#### Task requirements:
What are the lines, copied exactly, from the one containing "index mcp: (190, 192)" through the last line of the records below, both included?

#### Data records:
- - -
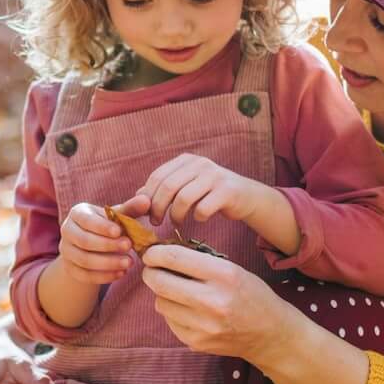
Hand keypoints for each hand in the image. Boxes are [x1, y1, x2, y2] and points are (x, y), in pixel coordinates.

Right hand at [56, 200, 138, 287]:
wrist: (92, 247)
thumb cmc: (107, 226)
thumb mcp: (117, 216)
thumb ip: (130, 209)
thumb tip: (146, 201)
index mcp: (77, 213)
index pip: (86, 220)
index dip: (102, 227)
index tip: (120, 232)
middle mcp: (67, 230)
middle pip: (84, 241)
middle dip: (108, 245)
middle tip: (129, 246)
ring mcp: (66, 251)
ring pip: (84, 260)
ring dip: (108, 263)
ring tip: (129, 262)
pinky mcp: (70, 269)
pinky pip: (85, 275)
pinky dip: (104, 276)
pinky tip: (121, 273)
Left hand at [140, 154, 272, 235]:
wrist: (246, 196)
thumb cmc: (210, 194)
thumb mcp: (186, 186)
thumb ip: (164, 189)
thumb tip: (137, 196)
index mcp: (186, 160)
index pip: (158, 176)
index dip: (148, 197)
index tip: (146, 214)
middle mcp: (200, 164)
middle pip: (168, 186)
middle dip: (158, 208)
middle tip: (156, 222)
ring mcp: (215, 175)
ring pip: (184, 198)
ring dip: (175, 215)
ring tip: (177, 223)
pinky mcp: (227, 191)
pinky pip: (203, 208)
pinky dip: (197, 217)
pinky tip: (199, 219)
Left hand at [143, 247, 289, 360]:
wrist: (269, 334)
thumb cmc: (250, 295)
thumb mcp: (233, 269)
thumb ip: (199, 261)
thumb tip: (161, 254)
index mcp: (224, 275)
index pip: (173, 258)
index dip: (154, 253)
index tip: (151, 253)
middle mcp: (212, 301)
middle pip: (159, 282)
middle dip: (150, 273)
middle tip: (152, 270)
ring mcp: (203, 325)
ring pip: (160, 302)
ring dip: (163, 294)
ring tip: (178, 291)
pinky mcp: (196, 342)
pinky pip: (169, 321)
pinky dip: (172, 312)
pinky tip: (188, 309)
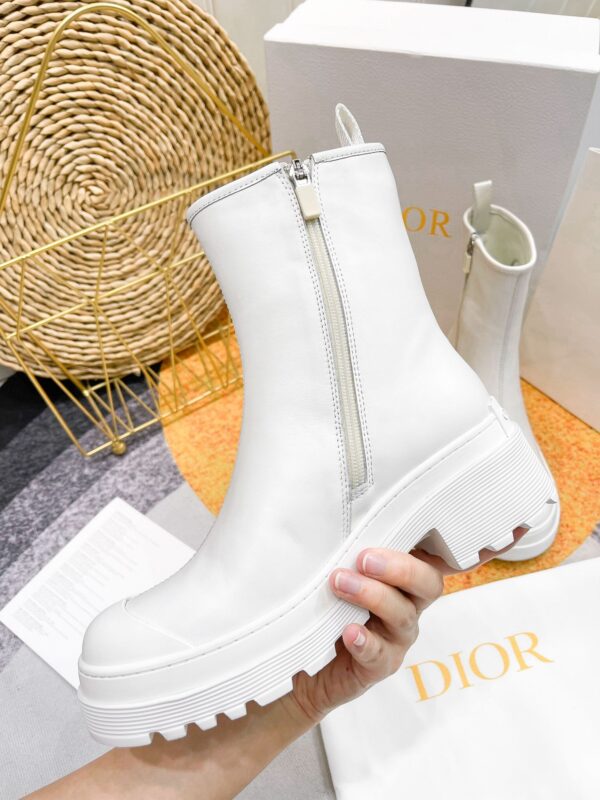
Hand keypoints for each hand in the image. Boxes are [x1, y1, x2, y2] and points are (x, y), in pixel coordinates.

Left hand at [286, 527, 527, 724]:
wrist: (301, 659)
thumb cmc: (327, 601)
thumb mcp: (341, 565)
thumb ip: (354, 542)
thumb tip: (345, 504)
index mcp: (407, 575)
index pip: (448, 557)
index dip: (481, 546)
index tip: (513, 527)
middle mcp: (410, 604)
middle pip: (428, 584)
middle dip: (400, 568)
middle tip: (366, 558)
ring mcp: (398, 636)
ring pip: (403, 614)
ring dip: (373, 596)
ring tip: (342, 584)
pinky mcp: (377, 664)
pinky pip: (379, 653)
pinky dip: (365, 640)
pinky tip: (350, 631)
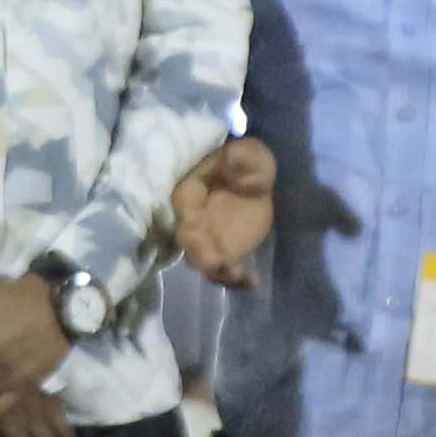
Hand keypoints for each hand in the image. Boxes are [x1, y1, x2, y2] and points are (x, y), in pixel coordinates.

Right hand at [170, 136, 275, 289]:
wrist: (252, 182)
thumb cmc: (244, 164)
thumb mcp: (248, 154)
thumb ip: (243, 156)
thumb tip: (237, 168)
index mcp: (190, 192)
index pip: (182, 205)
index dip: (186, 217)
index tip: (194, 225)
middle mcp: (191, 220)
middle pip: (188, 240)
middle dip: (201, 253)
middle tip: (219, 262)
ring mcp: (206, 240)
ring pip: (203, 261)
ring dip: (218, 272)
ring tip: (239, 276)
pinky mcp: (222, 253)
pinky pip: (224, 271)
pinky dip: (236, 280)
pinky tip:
- - -
#### Solution:
index mcp: (190, 192)
index pip: (182, 205)
index dip: (186, 217)
index tip: (194, 225)
middle mcp: (191, 220)
middle pip: (188, 240)
middle dip: (201, 253)
middle tip: (219, 262)
ring mcp: (206, 240)
ring pip: (203, 261)
ring dip: (218, 272)
ring tip: (239, 276)
pinky mcp: (222, 253)
pinky pip: (224, 271)
pinky dip: (236, 280)
pinky tip:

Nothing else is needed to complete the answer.